* [Task description]:
In the irrotational flow exercise below, which lettered choice is given as the correct answer?

* [Exercise text]:
Question

Which of these conditions is not met at a point for irrotational flow?

(a) \(\frac {∂w}{∂y} = \frac {∂v}{∂z}\)

(b) \(\frac {∂w}{∂x} = \frac {∂u}{∂z}\)

(c) \(\frac {∂v}{∂x} = \frac {∂u}{∂z}\)

(d) \(\frac {∂v}{∂x} = \frac {∂u}{∂y}\)

This question was posed to me in an internship interview.

My question is taken from Irrotational Flow in division Velocity Potential Equation of Aerodynamics

Answer 1

Correct choice is (c) \(\frac {∂v}{∂x} = \frac {∂u}{∂z}\)

For explanation: The Cartesian form of irrotational flow is given by:

∇ × V = \(\begin{vmatrix}

   i & j & k  \\

   \frac {\partial }{\partial x} & \frac {\partial }{\partial y} & \frac {\partial }{\partial z}  \\

   u & v & w  \\

   \end{vmatrix} \)

On expanding this we get,

i(\(\frac {∂w}{∂y} – \frac {∂v}{∂z}\)) – j(\(\frac {∂w}{∂x} – \frac {∂u}{∂z}\)) + k(\(\frac {∂v}{∂x} – \frac {∂u}{∂y}\)) = 0

For irrotational flow since vorticity = 0, ∇ × V = 0

\(\frac {∂w}{∂y} = \frac {∂v}{∂z}\) and \(\frac {∂w}{∂x} = \frac {∂u}{∂z}\) and \(\frac {∂v}{∂x} = \frac {∂u}{∂y}\)

* [Exercise data]:

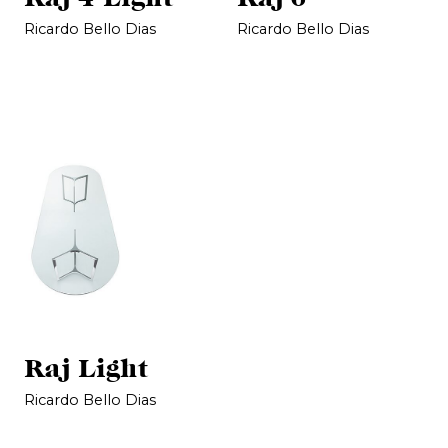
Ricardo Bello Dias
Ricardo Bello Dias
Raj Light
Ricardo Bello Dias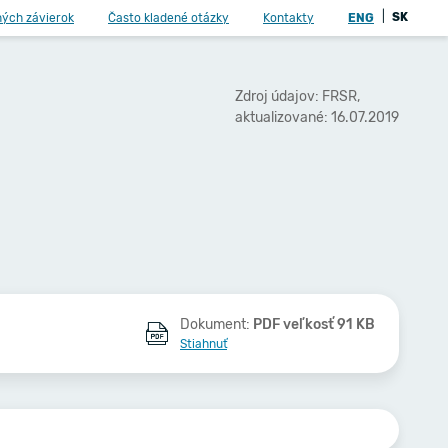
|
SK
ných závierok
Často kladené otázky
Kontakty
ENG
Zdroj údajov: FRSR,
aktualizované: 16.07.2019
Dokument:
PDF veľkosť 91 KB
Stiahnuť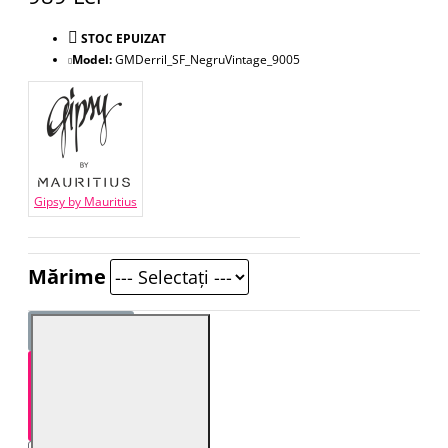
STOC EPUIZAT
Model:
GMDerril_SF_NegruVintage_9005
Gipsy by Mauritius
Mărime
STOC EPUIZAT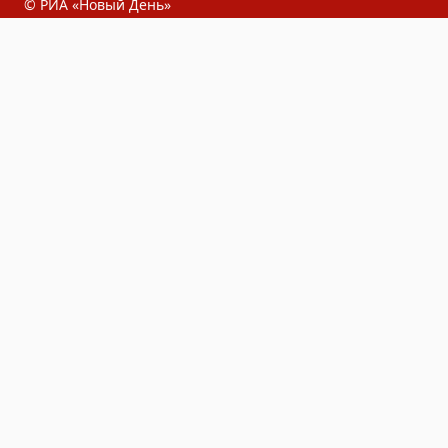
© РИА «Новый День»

==

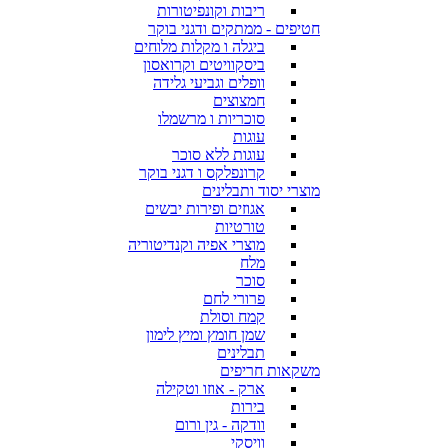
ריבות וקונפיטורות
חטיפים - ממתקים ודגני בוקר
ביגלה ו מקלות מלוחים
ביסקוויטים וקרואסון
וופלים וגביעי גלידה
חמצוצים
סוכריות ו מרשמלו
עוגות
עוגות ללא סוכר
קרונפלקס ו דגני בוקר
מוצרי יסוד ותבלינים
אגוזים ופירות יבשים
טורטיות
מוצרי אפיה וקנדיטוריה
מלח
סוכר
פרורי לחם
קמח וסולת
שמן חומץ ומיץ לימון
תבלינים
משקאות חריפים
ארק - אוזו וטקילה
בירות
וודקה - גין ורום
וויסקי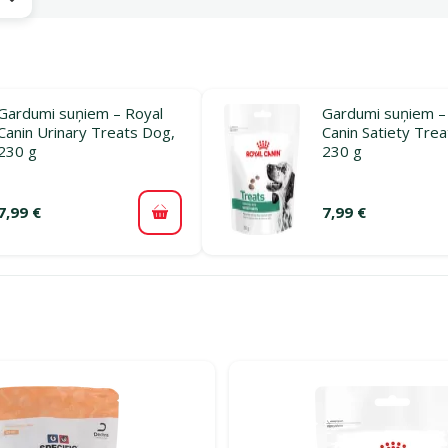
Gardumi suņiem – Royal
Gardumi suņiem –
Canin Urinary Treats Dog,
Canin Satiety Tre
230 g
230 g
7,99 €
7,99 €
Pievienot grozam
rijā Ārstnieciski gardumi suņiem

* [Solution to this exercise]:
Choice (c), ∂v/∂x = ∂u/∂z.